**ASSIGNMENT**
Could you put the text of each line below into a JSON list of strings, one string per line, skipping blank lines and leaving the pictures out?

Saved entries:

--

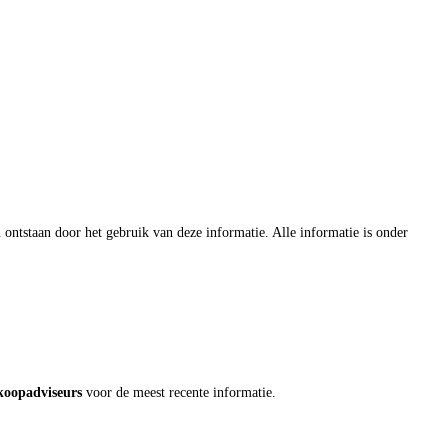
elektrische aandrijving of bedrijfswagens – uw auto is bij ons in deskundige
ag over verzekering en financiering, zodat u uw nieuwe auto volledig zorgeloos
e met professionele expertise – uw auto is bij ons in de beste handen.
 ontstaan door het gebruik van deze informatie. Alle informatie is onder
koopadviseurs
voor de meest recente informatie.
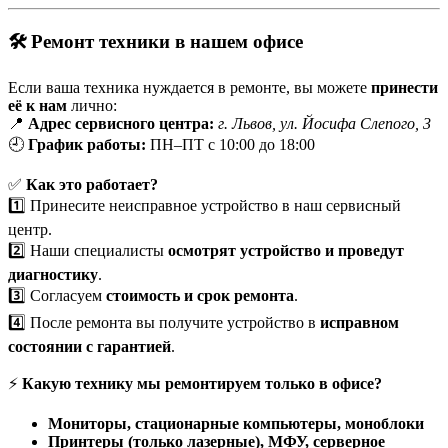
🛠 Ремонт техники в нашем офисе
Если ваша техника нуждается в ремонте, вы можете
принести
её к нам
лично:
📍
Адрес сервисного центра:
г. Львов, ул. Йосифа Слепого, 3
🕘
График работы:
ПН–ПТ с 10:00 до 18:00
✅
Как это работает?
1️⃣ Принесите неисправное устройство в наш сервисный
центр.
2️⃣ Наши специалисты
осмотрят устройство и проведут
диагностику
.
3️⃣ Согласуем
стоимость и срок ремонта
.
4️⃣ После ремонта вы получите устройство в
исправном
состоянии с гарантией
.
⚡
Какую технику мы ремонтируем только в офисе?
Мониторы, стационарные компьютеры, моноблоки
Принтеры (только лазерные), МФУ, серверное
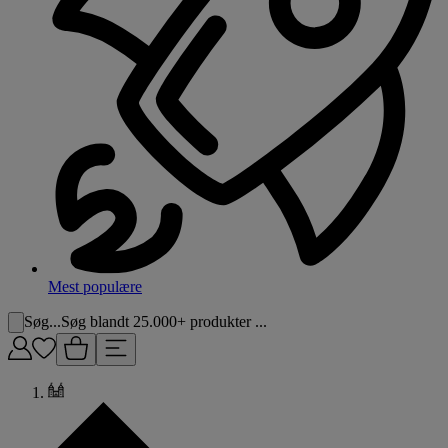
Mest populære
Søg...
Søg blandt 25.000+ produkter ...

--

**ANSWER FOR THE TASK**
[
  "elektrische aandrijving of bedrijfswagens – uw auto is bij ons in deskundige",
  "ag over verzekering en financiering, zodat u uw nieuwe auto volledig zorgeloos",
  "e met professionele expertise – uw auto is bij ons in de beste handen.",
  " ontstaan door het gebruik van deze informatie. Alle informatie is onder",
  "koopadviseurs",
  "voor de meest recente informatie.",
  "🛠 Ремонт техники в нашем офисе",
  "Если ваша техника нуждается в ремонте, вы можете",
  "принести",
  "её к нам",
  "лично:",
  "📍",
  "Адрес сервисного центра:",
  "г. Львов, ул. Йосифа Слепого, 3",
  "🕘",
  "График работы:",
  "ПН–ПТ с 10:00 до 18:00",
  "✅",
  "Как это работает?",
  "1️⃣ Принесите неисправное устройство в наш сервисный",
  "центр.",
  "2️⃣ Наши специалисты",
  "осмотрят устройство и проведут",
  "диагностику",
  ".",
  "3️⃣ Согласуем",
  "стоимость и срок ремонта",
  ".",
  "4️⃣ После ремонта вы получите устройство в",
  "исправном",
  "состоянии с гарантией",
  ".",
  "⚡",
  "Какую технику мы ремонтируем только в офисе?",
  "Мониторы, стационарные компьютеры, моноблоки",
  "Принтеры (только лазерные), МФУ, серверное",
  "Mest populære",
  "Søg...",
  "Søg blandt 25.000+ produkter ..."
]